The Next Day
“The Next Day is a creative and worthy undertaking, a unique and powerful discussion of an issue that is at once growing in pervasiveness and intensely tragic and troubling.”
“Every year, nearly one million people die from suicide. More than 20 times as many people attempt it.
What if they had waited just one more day?”
The Next Day cites this statistic from the World Health Organization and explores the follow-up question through the eyes of four people. These four people—called Ryan, Jenn, Tina, and Chantal—indeed did not wait until that next day. They all attempted suicide, but lived. The Next Day tells us, and shows us, their stories.
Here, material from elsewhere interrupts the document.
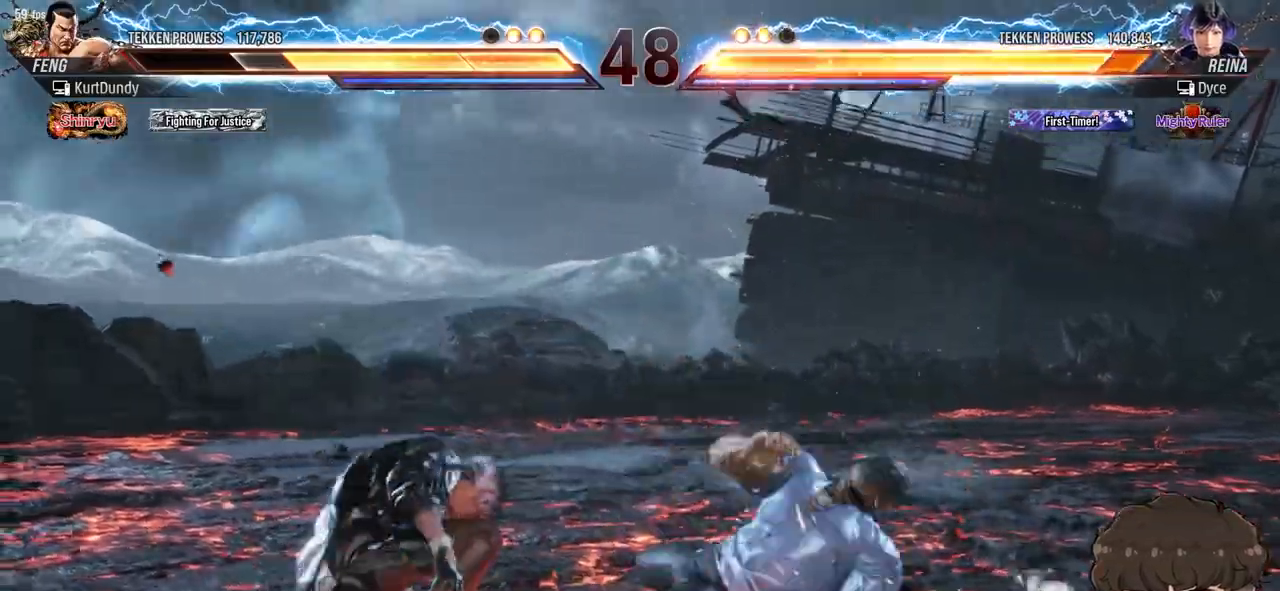
{"buttons": ["DPAD_LEFT"], "events": [[100, "DPAD_LEFT", "down"]]}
Any of these four could be a person the reader knows. They are represented in this graphic novella in simple yet evocative line drawings. Each is at once unique, recognizable, and representative. All speak the words and tell the stories of the real individuals they portray.
The Next Day tells the four individuals’ stories simultaneously. The novella begins with The Day of . . . in which we witness the suicide attempts. Their backstories unfold in several segments in The Days Before. . . . This section, the largest portion of the work, tells us the struggles each of the four has faced, yet also presents their relative ordinariness, their outward resemblance to everyday, normal people ypou and I would know and love.
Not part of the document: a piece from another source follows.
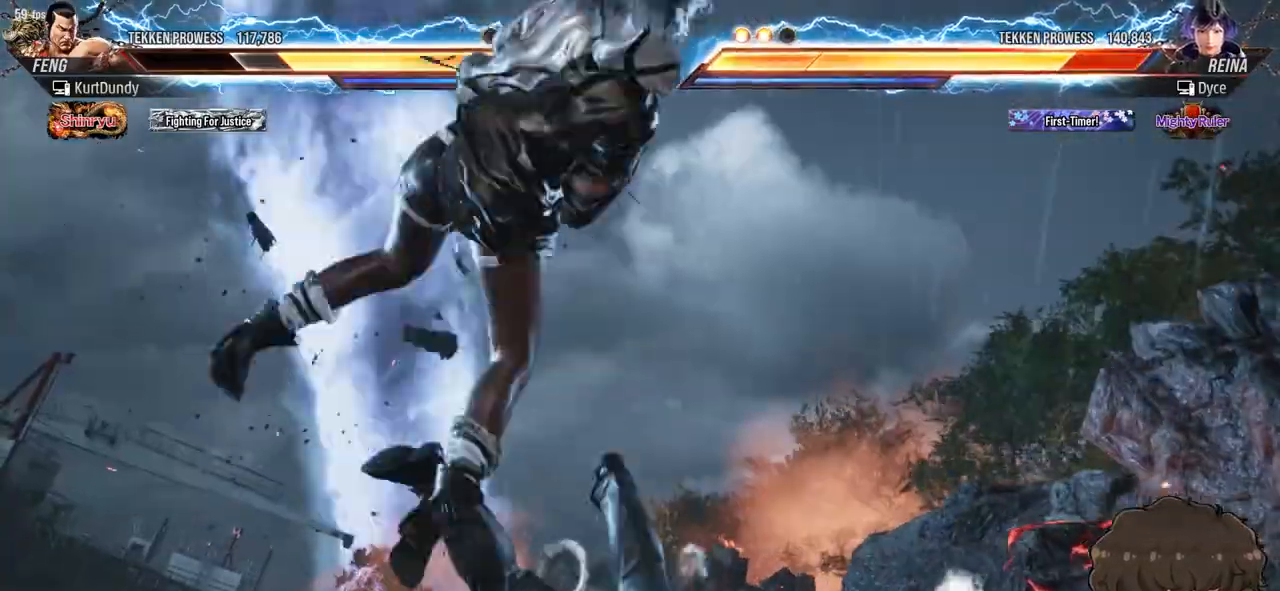
{"buttons": ["SQUARE", "TRIANGLE", "DPAD_UP", "DPAD_LEFT"], "events": [[200, "TRIANGLE", "down"], [217, "SQUARE", "down"], [317, "SQUARE", "up"], [333, "DPAD_UP", "down"], [350, "SQUARE", "down"], [417, "TRIANGLE", "up"], [450, "TRIANGLE", "down"]]}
The book concludes with The Next Day . . . which examines the lives of each suicide attempt survivor moving forward to the time of project’s creation.
The simplicity of the illustrations perfectly complement Ryan, Jenn, Tina, and Chantal’s forthright words. There is no clutter in The Next Day, no needless attempt to interpret thoughts, motivations, or consequences. In its simultaneous starkness and softness, illustrator Porcellino’s minimalism dovetails perfectly with the profound and honest words of the four subjects.
But don’t mistake this graphic novella for any ordinary comic book. Like Maus, The Next Day is not a lighthearted romp with a bunch of overtestosteroned superheros. Indeed, it begins with an appropriate caution: that it “is built from intimate interviews with four people who have attempted suicide” and includes potentially upsetting “descriptions of actual attempts and traumatic events.”
Its stories and events portrayed are not novel or unfamiliar per se, but their presentation in The Next Day is original and unique. The graphic novella format alone is innovative, but that aspect comprises only part of a larger project. The book’s release will be followed shortly by an interactive online experience. The audience—or participants—will be able to select their own paths through the four stories—all while listening to the original audio interviews with the four subjects.
Even without the promise of digital interactivity, The Next Day is a creative and worthy undertaking, a unique and powerful discussion of an issue that is at once growing in pervasiveness and intensely tragic and troubling.